##### INPUT DATA

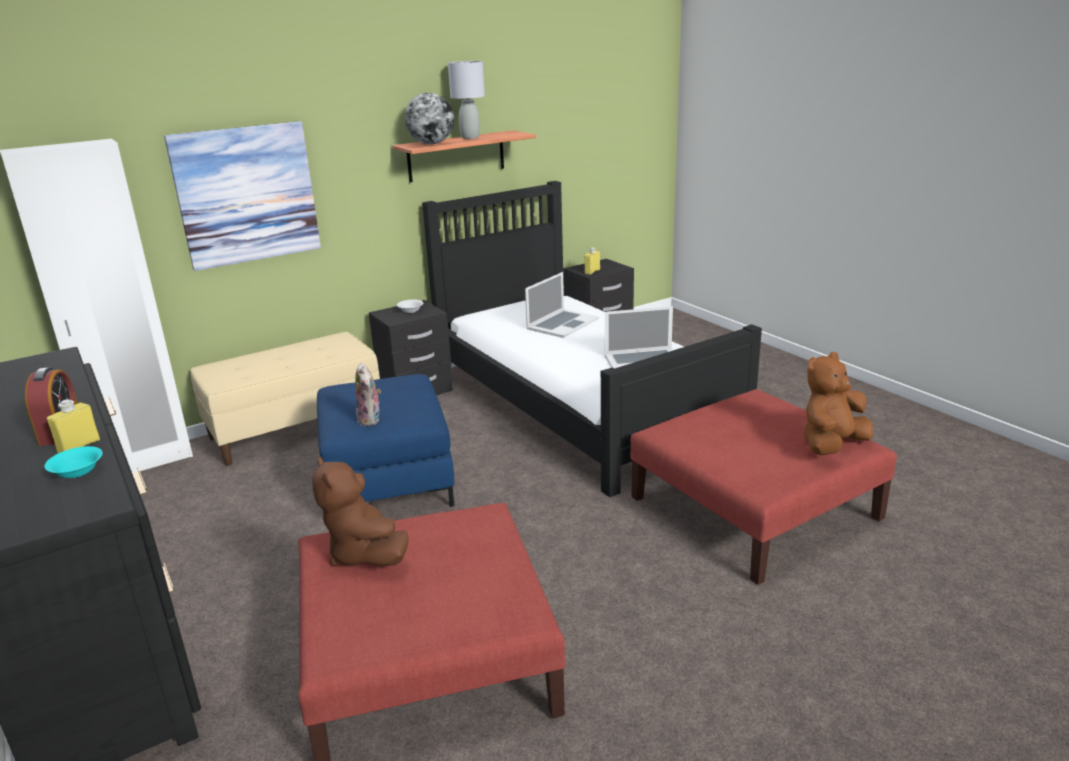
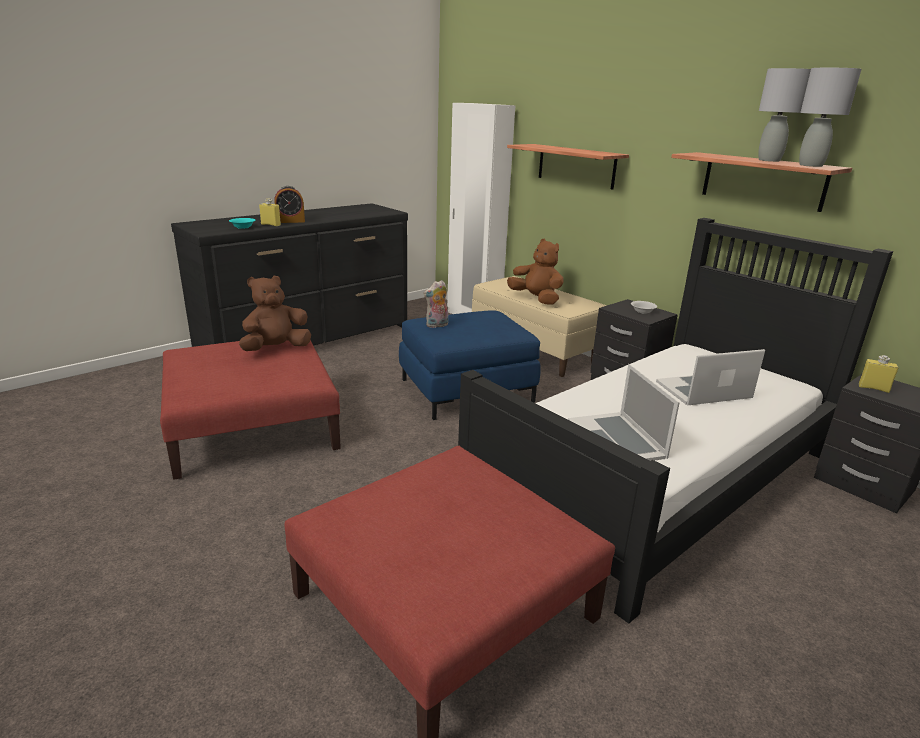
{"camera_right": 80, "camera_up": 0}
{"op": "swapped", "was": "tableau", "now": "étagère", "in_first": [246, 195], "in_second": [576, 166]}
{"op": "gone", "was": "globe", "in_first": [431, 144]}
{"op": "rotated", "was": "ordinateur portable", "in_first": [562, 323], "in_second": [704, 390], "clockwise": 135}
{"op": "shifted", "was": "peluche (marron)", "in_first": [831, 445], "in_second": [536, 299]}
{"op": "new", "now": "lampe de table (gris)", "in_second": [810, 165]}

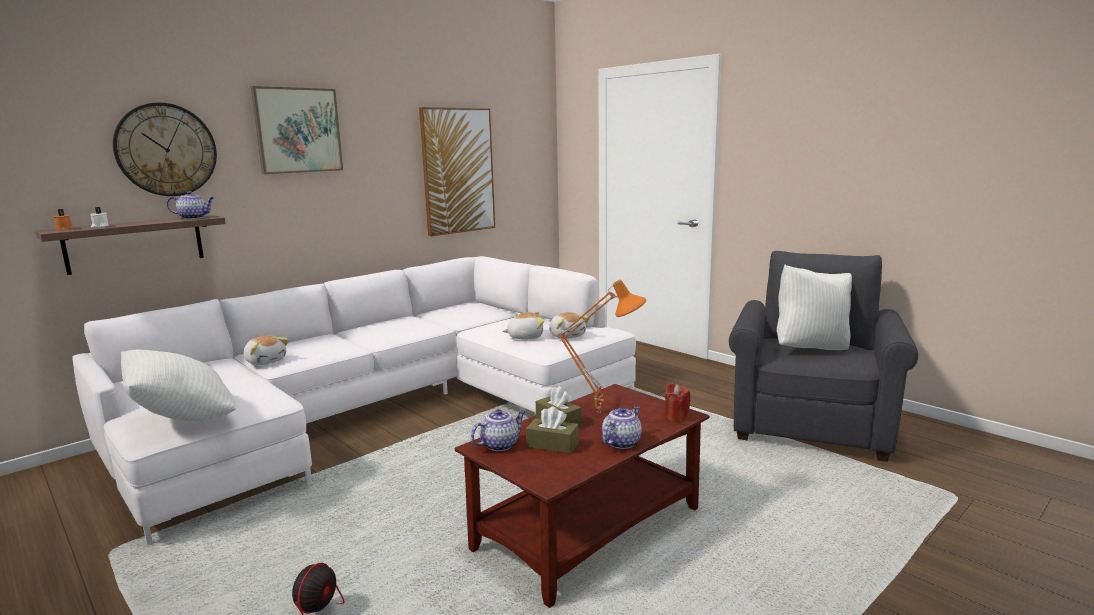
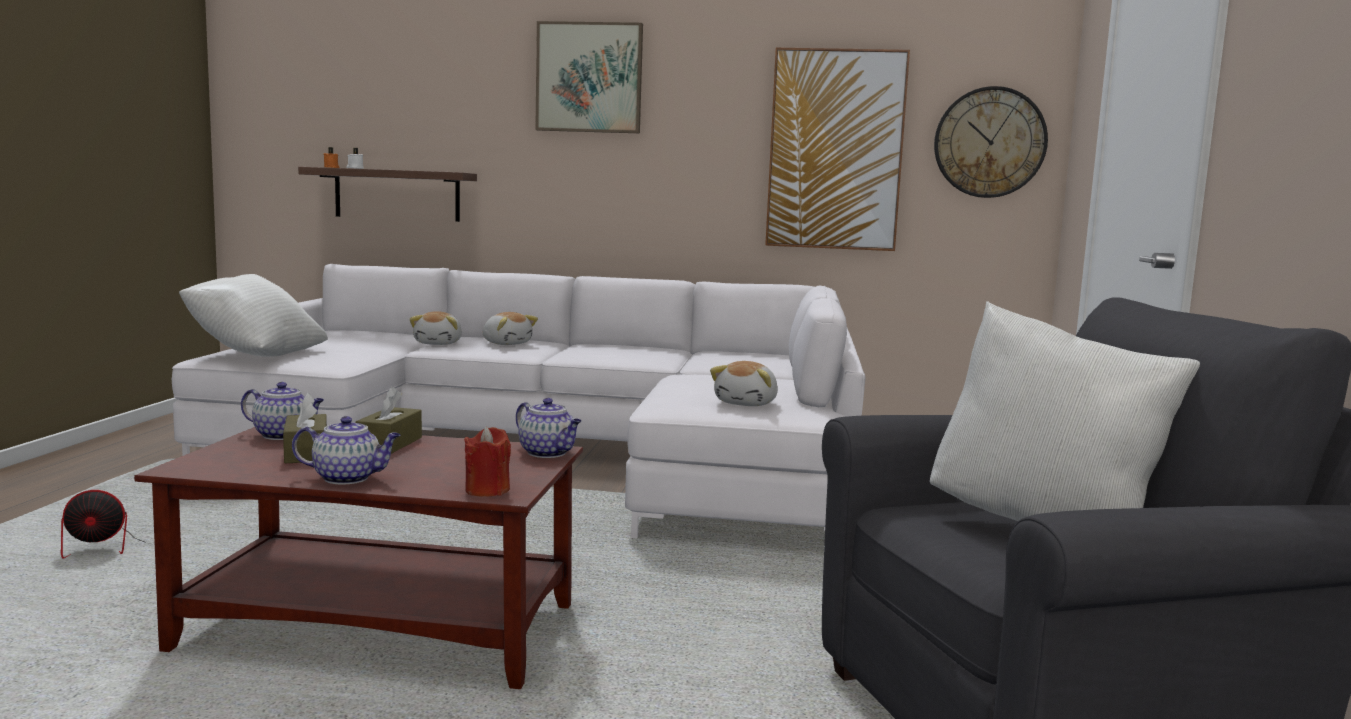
{"camera_right": 50, "camera_up": -5}
{"op": "shifted", "was": "horloge murale", "in_first": [166, 150], "in_second": [989, 142]}
{"op": "shifted", "was": "théière", "in_first": [194, 218], "in_second": [548, 453]}
{"op": "shifted", "was": "peluche", "in_first": [525, 337], "in_second": [507, 343]}
{"op": "gone", "was": "lampe de table (orange)", "in_first": [600, 411]}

##########

• EXERCISE REQUIREMENTS: Except for the pictures, copy every line of the records above exactly.

• EXPECTED ANSWER:
{"camera_right": 80, "camera_up": 0}
{"op": "swapped", "was": "tableau", "now": "étagère", "in_first": [246, 195], "in_second": [576, 166]}
{"op": "gone", "was": "globe", "in_first": [431, 144]}
{"op": "rotated", "was": "ordinateur portable", "in_first": [562, 323], "in_second": [704, 390], "clockwise": 135}
{"op": "shifted", "was": "peluche (marron)", "in_first": [831, 445], "in_second": [536, 299]}
{"op": "new", "now": "lampe de table (gris)", "in_second": [810, 165]}

{"camera_right": 50, "camera_up": -5}
{"op": "shifted", "was": "horloge murale", "in_first": [166, 150], "in_second": [989, 142]}
{"op": "shifted", "was": "théière", "in_first": [194, 218], "in_second": [548, 453]}
{"op": "shifted", "was": "peluche", "in_first": [525, 337], "in_second": [507, 343]}
{"op": "gone", "was": "lampe de table (orange)", "in_first": [600, 411]}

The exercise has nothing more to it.